Exercise materials section start
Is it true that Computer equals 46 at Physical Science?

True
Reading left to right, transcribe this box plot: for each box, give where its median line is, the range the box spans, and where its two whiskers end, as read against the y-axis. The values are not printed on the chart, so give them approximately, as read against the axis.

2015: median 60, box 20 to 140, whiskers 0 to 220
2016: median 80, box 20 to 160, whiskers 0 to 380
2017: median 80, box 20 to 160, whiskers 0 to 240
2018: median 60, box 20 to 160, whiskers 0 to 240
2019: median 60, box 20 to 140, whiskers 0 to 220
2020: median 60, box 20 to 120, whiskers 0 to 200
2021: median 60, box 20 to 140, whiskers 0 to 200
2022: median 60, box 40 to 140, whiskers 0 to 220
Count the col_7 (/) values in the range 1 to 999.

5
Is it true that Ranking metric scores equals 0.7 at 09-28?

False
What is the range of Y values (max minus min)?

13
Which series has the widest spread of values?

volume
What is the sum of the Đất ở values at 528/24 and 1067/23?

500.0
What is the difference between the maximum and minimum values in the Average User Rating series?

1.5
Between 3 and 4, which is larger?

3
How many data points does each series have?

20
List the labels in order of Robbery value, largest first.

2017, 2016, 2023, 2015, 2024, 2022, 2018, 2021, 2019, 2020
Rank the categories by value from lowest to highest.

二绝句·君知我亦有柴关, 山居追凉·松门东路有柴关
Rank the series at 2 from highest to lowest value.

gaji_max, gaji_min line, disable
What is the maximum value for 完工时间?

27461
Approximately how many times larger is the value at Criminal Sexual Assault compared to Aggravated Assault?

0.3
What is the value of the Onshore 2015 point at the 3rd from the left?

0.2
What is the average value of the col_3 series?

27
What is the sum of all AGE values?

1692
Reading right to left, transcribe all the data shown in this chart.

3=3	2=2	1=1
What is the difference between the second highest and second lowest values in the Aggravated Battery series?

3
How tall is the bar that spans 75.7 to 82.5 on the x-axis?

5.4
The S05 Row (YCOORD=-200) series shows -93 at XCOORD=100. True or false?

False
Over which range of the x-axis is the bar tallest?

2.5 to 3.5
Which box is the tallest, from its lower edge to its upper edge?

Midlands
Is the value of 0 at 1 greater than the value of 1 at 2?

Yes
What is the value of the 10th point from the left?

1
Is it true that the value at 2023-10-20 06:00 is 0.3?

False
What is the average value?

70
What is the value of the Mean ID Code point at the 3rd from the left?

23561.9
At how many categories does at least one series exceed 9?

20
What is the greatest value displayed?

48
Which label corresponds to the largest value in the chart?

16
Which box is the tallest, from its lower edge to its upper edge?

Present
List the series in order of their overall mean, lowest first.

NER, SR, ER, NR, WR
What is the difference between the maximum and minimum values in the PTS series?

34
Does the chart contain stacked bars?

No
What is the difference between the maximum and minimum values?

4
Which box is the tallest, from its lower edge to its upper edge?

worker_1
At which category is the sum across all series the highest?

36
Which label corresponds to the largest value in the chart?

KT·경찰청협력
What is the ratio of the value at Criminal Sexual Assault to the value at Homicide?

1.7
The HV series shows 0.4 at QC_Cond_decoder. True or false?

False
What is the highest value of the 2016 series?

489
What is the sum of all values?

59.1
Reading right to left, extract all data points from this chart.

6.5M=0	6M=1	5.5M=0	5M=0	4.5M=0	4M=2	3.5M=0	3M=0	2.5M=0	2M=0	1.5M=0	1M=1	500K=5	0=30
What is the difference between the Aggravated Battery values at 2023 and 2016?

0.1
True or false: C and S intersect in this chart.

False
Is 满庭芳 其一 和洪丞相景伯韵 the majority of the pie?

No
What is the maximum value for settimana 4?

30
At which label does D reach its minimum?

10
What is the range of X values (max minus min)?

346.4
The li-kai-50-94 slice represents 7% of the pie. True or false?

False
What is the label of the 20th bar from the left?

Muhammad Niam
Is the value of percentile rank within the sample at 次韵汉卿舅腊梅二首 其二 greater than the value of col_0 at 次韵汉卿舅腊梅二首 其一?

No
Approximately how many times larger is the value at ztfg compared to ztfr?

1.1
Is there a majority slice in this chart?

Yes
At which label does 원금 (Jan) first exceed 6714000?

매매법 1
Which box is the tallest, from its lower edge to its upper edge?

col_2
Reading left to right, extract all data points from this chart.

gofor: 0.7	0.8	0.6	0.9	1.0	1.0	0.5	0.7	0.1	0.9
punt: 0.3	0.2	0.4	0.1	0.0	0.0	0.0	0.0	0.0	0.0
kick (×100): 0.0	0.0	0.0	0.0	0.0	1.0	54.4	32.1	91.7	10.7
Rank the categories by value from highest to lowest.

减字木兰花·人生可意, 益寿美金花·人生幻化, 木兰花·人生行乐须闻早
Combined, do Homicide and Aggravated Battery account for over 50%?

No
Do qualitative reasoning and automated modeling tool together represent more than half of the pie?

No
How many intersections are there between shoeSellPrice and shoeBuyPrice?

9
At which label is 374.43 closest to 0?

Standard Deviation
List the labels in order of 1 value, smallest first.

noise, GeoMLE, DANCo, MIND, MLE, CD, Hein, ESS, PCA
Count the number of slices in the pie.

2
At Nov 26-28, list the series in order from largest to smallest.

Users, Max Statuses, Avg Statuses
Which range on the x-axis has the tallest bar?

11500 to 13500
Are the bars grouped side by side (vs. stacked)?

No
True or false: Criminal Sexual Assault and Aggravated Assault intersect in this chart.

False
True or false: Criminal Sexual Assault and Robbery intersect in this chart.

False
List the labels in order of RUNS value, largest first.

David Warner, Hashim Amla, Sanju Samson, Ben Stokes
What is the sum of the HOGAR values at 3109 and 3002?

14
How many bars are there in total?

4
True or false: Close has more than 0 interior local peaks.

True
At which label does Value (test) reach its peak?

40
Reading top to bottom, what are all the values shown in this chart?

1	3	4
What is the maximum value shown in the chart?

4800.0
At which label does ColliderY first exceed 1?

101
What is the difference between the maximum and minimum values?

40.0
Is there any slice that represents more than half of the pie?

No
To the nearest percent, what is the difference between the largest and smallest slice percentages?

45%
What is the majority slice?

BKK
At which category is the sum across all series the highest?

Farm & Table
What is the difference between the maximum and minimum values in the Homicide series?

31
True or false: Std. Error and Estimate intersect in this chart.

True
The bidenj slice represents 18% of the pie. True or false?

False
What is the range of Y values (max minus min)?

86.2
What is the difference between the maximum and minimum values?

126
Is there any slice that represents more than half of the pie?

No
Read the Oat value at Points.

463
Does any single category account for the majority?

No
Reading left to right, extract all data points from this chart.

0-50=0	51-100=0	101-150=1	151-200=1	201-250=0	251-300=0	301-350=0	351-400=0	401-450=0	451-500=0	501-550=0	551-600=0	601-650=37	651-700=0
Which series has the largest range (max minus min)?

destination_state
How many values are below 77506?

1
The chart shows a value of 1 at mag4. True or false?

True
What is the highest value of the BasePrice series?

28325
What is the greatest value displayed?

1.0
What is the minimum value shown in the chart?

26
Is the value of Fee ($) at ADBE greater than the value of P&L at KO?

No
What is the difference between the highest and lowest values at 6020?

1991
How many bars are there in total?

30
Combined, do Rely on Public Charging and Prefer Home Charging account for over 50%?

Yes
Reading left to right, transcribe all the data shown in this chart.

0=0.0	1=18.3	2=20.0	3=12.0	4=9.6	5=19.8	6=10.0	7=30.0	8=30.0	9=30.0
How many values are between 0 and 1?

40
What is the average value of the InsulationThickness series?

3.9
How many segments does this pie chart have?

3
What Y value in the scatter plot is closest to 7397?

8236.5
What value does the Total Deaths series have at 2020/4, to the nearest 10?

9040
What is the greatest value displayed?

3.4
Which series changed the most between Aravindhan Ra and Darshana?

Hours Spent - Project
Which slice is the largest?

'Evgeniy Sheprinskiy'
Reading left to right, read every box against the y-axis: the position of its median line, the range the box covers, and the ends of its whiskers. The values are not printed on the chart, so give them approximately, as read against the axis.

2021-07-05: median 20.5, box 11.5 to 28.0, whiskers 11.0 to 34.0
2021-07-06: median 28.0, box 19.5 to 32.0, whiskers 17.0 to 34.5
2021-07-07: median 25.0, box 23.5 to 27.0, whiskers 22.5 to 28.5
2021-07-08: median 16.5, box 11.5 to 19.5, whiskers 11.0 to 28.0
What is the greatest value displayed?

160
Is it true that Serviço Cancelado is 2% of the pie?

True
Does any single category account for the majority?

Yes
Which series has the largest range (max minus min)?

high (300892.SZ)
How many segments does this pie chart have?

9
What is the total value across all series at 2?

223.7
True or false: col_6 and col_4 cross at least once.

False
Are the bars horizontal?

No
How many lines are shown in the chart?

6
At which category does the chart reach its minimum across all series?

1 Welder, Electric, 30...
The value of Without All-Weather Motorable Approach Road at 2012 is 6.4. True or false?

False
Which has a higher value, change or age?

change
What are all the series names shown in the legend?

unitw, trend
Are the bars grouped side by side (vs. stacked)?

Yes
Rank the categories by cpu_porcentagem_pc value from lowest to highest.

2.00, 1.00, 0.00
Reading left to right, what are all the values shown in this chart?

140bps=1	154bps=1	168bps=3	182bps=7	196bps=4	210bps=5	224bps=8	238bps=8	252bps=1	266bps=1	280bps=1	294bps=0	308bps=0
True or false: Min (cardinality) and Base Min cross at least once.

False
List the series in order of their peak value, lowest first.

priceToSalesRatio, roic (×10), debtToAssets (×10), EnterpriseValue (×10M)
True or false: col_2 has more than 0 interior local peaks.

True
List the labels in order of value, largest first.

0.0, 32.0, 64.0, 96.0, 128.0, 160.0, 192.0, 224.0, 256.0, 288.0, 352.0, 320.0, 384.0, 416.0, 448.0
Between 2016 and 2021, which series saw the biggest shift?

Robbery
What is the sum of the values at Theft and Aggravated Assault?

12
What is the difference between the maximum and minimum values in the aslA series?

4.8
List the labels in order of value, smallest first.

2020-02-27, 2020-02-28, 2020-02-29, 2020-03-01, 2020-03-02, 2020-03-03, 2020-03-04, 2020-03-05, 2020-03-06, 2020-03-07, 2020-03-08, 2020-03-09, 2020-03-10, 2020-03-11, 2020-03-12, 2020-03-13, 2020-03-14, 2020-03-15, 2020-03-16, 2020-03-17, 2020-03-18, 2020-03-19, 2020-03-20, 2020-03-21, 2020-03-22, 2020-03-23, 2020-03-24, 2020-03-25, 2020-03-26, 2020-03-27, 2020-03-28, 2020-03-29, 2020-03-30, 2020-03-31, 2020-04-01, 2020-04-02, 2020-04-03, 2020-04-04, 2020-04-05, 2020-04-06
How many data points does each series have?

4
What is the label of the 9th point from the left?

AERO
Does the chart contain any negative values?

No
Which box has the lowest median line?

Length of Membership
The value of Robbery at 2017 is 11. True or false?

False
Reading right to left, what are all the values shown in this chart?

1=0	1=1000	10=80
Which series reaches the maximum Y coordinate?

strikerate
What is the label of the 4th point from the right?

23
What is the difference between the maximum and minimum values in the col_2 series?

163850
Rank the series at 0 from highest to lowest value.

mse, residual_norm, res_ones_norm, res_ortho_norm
Exercise materials section end
### What you need to do
How many lines in the items above contain the string "Sexual"? Case counts, and the reply should be the number alone.

### Result for this exercise
4